> RECORDED DATA:
◇ ◇ ◇ ◇ ◇

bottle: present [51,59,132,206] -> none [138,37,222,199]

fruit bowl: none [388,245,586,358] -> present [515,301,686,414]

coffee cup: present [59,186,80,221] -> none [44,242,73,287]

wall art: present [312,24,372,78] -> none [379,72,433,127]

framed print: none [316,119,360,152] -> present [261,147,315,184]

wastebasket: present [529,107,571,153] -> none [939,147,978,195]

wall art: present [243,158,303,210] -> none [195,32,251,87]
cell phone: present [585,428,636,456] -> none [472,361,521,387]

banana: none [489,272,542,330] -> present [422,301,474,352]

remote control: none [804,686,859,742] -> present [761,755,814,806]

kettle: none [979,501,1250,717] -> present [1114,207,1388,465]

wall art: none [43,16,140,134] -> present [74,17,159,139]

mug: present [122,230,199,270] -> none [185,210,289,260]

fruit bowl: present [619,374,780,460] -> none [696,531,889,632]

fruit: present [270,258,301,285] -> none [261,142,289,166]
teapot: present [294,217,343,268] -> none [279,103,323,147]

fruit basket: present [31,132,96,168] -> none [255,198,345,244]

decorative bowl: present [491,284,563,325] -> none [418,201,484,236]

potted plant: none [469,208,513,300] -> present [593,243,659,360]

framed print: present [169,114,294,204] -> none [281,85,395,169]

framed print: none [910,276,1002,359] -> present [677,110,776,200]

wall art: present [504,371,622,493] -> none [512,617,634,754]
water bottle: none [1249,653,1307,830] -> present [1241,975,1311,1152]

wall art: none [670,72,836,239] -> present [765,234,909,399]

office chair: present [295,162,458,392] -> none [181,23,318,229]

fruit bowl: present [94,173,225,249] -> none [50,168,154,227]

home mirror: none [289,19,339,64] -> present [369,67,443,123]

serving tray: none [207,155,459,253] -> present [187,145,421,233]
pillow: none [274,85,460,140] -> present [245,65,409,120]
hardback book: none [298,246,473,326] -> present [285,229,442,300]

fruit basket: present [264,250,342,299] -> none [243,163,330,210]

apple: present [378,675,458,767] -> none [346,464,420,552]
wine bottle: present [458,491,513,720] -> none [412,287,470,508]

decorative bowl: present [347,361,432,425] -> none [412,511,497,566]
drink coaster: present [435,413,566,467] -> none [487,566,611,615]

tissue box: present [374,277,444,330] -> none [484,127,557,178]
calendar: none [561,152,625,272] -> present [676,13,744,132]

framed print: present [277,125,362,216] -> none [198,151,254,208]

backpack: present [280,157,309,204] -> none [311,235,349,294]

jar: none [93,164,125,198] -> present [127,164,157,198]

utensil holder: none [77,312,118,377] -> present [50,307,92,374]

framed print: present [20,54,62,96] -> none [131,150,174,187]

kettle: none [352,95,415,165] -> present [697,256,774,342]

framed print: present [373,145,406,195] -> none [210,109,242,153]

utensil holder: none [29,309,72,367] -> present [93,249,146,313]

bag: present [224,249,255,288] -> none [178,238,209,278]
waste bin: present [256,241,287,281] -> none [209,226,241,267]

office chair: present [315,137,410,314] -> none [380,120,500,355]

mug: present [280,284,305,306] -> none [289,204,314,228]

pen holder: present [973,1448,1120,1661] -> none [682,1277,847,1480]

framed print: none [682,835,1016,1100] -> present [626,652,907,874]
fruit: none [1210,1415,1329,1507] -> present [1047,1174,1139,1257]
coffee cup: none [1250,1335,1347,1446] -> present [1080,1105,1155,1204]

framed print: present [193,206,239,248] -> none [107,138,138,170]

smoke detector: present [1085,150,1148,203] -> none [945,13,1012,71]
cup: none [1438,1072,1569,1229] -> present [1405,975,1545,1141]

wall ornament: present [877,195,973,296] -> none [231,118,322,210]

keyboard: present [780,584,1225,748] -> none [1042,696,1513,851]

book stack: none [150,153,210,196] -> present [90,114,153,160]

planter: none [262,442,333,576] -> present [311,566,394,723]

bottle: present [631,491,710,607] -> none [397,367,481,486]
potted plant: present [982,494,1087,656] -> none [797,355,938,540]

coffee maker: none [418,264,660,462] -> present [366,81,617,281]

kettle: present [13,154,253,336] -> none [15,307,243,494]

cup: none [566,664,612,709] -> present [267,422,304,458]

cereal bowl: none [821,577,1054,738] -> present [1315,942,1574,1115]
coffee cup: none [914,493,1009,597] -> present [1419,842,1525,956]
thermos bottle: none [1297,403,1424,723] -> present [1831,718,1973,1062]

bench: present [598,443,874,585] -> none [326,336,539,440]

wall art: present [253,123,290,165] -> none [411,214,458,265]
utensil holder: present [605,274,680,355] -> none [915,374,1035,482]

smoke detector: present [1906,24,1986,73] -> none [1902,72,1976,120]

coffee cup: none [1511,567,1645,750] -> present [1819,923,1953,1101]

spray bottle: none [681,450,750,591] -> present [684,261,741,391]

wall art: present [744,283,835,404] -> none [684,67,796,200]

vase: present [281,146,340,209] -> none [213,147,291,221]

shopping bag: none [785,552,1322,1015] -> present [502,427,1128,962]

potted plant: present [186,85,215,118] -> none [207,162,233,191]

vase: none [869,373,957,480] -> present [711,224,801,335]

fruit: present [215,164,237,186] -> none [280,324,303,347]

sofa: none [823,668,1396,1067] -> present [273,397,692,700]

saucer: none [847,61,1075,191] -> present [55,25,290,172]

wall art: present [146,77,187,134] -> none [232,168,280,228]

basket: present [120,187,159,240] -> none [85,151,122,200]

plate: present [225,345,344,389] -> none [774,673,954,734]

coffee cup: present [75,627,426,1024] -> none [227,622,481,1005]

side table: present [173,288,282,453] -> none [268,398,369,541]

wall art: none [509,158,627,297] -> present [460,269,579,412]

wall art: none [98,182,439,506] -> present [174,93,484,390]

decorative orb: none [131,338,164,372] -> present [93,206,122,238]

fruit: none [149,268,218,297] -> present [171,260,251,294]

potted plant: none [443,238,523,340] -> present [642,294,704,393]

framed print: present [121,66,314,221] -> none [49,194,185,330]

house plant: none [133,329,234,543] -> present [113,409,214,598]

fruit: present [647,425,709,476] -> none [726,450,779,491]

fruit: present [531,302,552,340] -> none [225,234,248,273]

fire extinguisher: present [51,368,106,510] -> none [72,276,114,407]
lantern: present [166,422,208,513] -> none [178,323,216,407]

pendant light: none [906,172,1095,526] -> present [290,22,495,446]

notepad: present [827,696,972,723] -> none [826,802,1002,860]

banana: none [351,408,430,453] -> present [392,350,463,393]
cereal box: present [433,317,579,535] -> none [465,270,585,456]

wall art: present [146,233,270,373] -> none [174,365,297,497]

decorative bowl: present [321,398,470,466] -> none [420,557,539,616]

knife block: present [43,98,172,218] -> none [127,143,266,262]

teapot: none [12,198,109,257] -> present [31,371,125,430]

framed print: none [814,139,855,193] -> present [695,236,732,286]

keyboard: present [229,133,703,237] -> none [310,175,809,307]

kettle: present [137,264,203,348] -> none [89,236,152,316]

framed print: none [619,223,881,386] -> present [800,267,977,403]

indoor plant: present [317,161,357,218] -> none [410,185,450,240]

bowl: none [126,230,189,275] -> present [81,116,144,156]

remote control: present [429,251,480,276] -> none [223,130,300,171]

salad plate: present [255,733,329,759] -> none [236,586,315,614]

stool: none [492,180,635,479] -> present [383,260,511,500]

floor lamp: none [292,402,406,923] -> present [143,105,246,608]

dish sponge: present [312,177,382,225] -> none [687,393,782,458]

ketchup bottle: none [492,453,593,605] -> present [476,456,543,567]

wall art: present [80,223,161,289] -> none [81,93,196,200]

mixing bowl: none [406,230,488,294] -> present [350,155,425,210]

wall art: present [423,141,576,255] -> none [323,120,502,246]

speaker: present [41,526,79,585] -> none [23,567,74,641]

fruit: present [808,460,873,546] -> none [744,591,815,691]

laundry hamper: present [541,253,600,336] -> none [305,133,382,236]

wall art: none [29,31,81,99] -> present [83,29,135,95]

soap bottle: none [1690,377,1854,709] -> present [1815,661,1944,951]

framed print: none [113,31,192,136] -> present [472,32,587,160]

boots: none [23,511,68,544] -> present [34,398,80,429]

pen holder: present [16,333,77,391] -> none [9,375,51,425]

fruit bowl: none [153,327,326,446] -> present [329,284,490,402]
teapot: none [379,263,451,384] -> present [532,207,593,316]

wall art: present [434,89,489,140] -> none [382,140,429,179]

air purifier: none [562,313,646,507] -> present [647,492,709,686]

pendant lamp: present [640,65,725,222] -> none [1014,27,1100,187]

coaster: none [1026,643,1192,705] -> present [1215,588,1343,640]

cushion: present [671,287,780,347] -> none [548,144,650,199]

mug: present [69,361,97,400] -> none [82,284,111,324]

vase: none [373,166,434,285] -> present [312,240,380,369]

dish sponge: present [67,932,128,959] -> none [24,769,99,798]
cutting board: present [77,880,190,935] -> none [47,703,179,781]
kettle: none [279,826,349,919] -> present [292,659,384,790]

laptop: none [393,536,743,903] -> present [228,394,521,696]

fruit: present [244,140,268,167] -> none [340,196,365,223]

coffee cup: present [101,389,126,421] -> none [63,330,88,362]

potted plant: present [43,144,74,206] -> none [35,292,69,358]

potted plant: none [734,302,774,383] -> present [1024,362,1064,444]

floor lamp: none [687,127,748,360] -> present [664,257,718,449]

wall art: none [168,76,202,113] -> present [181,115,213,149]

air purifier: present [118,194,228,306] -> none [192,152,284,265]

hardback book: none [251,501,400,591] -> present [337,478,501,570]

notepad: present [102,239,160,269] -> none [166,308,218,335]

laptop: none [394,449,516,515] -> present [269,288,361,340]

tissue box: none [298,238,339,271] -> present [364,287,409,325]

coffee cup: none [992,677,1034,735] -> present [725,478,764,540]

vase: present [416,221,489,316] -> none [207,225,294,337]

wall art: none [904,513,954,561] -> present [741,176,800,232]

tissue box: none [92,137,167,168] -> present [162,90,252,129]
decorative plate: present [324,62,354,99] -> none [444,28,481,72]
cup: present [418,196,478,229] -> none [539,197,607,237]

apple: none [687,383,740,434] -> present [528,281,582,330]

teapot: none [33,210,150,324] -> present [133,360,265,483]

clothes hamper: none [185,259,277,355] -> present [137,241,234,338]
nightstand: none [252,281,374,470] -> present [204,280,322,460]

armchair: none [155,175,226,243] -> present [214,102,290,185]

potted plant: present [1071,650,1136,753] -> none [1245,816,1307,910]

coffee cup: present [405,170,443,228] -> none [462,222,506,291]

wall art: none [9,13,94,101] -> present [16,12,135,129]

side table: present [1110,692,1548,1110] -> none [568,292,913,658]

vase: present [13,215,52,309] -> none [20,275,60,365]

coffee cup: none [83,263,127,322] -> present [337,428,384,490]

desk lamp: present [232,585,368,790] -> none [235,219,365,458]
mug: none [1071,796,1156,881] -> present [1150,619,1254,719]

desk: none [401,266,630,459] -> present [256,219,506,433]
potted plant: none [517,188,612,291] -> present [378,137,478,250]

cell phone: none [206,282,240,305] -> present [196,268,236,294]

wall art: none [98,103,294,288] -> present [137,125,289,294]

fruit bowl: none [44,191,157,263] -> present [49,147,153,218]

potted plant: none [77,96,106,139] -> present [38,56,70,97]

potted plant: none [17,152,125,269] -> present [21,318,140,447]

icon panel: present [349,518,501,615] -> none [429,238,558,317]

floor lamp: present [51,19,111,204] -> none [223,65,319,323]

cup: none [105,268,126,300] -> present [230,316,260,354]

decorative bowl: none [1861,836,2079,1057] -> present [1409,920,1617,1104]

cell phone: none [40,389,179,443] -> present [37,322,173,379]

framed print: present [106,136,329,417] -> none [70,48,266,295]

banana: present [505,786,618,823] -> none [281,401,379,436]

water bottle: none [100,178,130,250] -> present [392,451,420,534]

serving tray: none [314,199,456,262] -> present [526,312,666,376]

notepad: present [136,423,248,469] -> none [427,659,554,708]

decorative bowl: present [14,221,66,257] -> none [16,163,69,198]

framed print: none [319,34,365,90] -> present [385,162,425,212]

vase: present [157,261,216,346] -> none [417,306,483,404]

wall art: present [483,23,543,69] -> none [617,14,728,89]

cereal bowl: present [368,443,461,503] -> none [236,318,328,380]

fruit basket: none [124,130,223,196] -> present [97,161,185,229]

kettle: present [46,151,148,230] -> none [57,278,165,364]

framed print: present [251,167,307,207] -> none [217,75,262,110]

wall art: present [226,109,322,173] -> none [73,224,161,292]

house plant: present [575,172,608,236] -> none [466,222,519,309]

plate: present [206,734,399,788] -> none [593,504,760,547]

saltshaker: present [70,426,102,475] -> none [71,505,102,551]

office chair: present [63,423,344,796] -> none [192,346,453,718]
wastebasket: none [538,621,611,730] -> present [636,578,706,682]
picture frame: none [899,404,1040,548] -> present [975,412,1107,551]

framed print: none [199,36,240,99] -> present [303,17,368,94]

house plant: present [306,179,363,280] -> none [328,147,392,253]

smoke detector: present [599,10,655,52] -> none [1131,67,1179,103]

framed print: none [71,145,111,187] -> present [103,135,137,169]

◇ ◇ ◇ ◇ ◇

> DIRECTIONS FOR THIS TASK:
Return, without any change, only the lines from the one containing "picture frame: none" through the last line of the entries above.

> YOUR RESPONSE:
picture frame: none [899,404,1040,548] -> present [975,412,1107,551]

framed print: none [199,36,240,99] -> present [303,17,368,94]

house plant: present [306,179,363,280] -> none [328,147,392,253]

smoke detector: present [599,10,655,52] -> none [1131,67,1179,103]

framed print: none [71,145,111,187] -> present [103,135,137,169]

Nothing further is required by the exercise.